Millions of Chinese will soon sweep tombs of their beloved ones.

The number of people in this metropolis expected to mark Qingming, a traditional festival for mourning beloved dead ones, is a sign that the Chinese patrilineal clan culture and tradition of ancestry worshipping may be making a comeback.

As the festival on April 4, or the 15th day of the third lunar calendar month, approaches, statistics show that more local citizens have gone to sweep the tombs of their deceased relatives, mainly in the city's suburbs.

The number of Shanghai citizens who have swept or will sweep their ancestors' tombs in the two weeks around the festival may surpass 6.46 million, an increase of 6 per cent from last year, said the Funeral Management Department of the Shanghai Municipal Civil Affairs Bureau. Last year 6.1 million citizens visited their relatives' tombs.

The Qingmingor Tomb Sweeping Festival, is an important event marked by family gatherings.

Tradition dictates that all the family members of a patriline clan should go together to sweep their common ancestors' tomb.

During the tomb sweeping ceremony, Chinese people will burn incense and candles and pray to their ancestors for a prosperous future.

They will kowtow before the tombs of their deceased grandparents or parents to show their respect and finally offer sacrifices such as green glutinous dumplings, liquors, and spirit money to their deceased relatives in hopes that the dead will lead a happy and prosperous life in the other world.

The Chinese believe that in this way, their ancestors will bless them and help them live a peaceful and healthy life.

Experts say the fact that more people in Shanghai are marking the festival is a positive trend.

Tian Zaoyuan, a professor at the History College of Shanghai University who is a folklore studies expert, said Shanghai people now attach more importance to family bonds despite quick economic development.

"The Chinese people from the more economically developed areas such as Hong Kong, Shanghai, Zhejiang Province, Guangdong Province, Fujian Province are more willing to sweep their ancestors' tombs, which suggests the far-reaching impact of the patrilineal clan culture in China."

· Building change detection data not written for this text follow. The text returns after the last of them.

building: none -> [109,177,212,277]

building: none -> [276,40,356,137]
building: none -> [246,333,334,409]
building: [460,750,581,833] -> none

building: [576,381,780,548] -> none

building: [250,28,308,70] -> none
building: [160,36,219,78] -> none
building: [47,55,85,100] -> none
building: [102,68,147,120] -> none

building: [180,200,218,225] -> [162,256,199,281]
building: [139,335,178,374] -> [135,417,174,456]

Folklore experts also believe the clan culture also strengthens family ties, which in turn boosts many privately-owned businesses usually operated by entire families.

Tian said the clan culture emphasizes the trust and support between family members and this is the key to the success of family businesses.

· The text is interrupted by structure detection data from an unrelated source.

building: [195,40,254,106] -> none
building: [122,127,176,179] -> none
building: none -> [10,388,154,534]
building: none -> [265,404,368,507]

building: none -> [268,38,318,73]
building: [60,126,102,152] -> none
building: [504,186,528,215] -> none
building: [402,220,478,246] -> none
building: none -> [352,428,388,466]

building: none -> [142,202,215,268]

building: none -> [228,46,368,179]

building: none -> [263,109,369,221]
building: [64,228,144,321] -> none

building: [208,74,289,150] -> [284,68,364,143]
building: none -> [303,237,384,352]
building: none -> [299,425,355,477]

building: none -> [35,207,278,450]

At the same time, family ties help lower investment risks and make fund raising easier.

Therefore, the experts pointed out, economic development and the Chinese clan culture interact with each other in a benign circle.

Gu Chunyan, another folklore expert, noted that tomb sweeping ceremonies can also be used to hold family reunions, enabling ongoing communication among family members.

Tian noted that the trend also shows more and more people have higher self-esteem and are taking their children with them to sweep their ancestor's tomb. They hope they can set a good example for kids in terms of respect to their deceased loved ones.

The hope is that one day, when they die, they will be treated the same way by their children.